Que compte tenu des délais écoulés et le montant des impayés, Me W es qualité entend obtenir la libération des lieux.

La SCI SUNSHINE demande dans ses dernières conclusions en date du 7 septembre 2018 de:

Vu l'article L 641-11-1 IV du Code de commerce

Vu les articles R 621-21 et R 641-11 du Code de commerce

- infirmer le jugement du 28 mars 2018,

- se déclarer compétent pour connaître de la présente procédure,

- dire n'y avoir lieu à renvoi par devant le Tribunal d'Instance de Cannes,

- dire et juger que le bail en date du 1er décembre 2014 entre la SAS ALEXANDRE III et monsieur Y et madame Z est résilié de plein droit du fait de la cessation d'activité de la SAS Alexandre III,

- d'ordonner l'expulsion de monsieur Y et madame Z et de toute personne dans les lieux de leur chef et ce avec l'assistance de la force publique s'il y a lieu,

- ordonner le transport et la séquestration des meubles et objets mobiliers garnissant les lieux dans un garde-meubles ou dans tout autre lieu au choix du bailleur aux frais, risques et périls des défendeurs et ce en garantie de toutes sommes qui pourront être dues,

- condamner monsieur Y et madame Z au paiement d'une indemnité d'occupation mensuelle de 900 euros, charges en sus, jusqu'à la libération effective des lieux par remise des clés, à titre provisionnel,

- dire que si l'occupation devait se prolonger plus d'un an, l'indemnité d'occupation serait indexée sur l'indice INSEE du coût de la construction s'il évolue à la hausse, l'indice de base étant le dernier indice paru à la date de l'ordonnance à intervenir,

- condamner monsieur Y et madame Z aux dépens et à la somme de 2000 euros par application de l'article 700 du nouveau Code de procédure civile.

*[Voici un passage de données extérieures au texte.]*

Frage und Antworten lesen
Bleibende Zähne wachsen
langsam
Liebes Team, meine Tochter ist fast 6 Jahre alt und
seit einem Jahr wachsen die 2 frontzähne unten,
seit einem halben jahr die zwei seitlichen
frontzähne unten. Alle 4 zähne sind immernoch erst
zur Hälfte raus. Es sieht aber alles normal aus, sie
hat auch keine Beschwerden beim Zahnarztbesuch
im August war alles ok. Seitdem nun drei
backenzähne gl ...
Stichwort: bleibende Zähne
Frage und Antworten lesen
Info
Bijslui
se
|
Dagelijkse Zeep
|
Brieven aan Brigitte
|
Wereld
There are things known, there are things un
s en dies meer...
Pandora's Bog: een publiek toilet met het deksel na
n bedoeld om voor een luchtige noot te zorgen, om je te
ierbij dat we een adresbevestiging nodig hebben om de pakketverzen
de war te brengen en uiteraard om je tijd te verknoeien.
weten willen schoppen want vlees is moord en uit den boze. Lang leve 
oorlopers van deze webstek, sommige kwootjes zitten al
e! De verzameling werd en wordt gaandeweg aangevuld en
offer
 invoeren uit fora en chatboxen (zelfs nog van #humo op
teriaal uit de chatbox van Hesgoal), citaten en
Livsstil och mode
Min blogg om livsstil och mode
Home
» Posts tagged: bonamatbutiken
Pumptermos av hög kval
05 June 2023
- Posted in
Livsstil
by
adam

La SCI SUNSHINE expose qu'elle est propriétaire des baux objets des baux litigieux qui ont été loués à la SAS ALEXANDRE III qui les a sous loués aux consorts YZ et ATIKOVNA dans le cadre de son activité ;

Que le juge commissaire, juge de la liquidation demeure compétent pour statuer sur le sort du bail conclu entre la SAS ALEXANDRE III et les consorts YZ et ATIKOVNA conformément aux dispositions de l'article L 641-11-1 IV ;

Que le tribunal de la procédure collective dispose d'une compétence spéciale d'attribution qui déroge aux règles de l'attribution plus générale au tribunal d'instance des actions relatives au bail d'habitation.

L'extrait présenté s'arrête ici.